● **Task details**: The output is the line holding "left eye: (376, 379)" and all lines after it to the end of the records below; restate them unchanged and add nothing.

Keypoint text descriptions

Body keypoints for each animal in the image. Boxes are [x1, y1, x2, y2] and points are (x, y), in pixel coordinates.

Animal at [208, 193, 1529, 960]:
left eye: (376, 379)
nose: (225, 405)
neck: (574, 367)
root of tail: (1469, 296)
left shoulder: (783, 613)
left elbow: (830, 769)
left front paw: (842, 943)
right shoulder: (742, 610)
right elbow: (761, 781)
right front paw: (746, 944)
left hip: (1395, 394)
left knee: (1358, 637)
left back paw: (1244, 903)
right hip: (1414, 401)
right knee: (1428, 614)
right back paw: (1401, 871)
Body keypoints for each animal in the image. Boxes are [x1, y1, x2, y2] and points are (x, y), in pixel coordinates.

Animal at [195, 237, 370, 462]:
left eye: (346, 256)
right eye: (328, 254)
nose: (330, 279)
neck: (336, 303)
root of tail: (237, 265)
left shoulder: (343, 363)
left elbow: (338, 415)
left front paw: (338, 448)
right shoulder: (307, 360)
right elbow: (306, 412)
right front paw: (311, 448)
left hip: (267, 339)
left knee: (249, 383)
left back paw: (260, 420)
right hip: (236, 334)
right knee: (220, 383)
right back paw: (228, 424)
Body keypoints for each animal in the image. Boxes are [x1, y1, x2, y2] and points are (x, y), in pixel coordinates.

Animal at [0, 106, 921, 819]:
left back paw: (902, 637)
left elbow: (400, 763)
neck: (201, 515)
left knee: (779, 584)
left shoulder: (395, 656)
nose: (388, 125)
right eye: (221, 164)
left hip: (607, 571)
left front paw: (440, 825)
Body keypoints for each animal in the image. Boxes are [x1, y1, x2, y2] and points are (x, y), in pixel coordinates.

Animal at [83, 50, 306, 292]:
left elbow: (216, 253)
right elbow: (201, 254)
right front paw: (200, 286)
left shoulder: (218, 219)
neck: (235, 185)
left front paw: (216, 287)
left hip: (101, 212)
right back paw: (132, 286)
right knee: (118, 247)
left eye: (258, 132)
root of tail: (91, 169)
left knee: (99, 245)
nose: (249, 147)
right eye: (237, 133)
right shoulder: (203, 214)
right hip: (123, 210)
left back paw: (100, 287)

● **Exercise answer**:
left eye: (376, 379)
nose: (225, 405)
neck: (574, 367)
root of tail: (1469, 296)
left shoulder: (783, 613)
left elbow: (830, 769)
left front paw: (842, 943)
right shoulder: (742, 610)
right elbow: (761, 781)
right front paw: (746, 944)
left hip: (1395, 394)
left knee: (1358, 637)
left back paw: (1244, 903)
right hip: (1414, 401)
right knee: (1428, 614)
right back paw: (1401, 871)
Body keypoints for each animal in the image. Boxes are [x1, y1, x2, y2] and points are (x, y), in pixel coordinates.

Animal at [195, 237, 370, 462]:
left eye: (346, 256)
right eye: (328, 254)
nose: (330, 279)
neck: (336, 303)
root of tail: (237, 265)
left shoulder: (343, 363)
left elbow: (338, 415)
left front paw: (338, 448)
right shoulder: (307, 360)
right elbow: (306, 412)
right front paw: (311, 448)
left hip: (267, 339)
left knee: (249, 383)
left back paw: (260, 420)
right hip: (236, 334)
right knee: (220, 383)
right back paw: (228, 424)
Body keypoints for each animal in the image. Boxes are [x1, y1, x2, y2] and points are (x, y), in pixel coordinates.

Animal at [0, 106, 921, 819]:
left back paw: (902, 637)
left elbow: (400, 763)
neck: (201, 515)
left knee: (779, 584)
left shoulder: (395, 656)
nose: (388, 125)
right eye: (221, 164)
left hip: (607, 571)
left front paw: (440, 825)
Body keypoints for each animal in the image. Boxes are [x1, y1, x2, y2] and points are (x, y), in pixel coordinates.

Animal at [83, 50, 306, 292]:
left elbow: (216, 253)
right elbow: (201, 254)
right front paw: (200, 286)
left shoulder: (218, 219)
neck: (235, 185)
left front paw: (216, 287)
left hip: (101, 212)
right back paw: (132, 286)
right knee: (118, 247)
left eye: (258, 132)
root of tail: (91, 169)
left knee: (99, 245)
nose: (249, 147)
right eye: (237, 133)
right shoulder: (203, 214)
right hip: (123, 210)
left back paw: (100, 287)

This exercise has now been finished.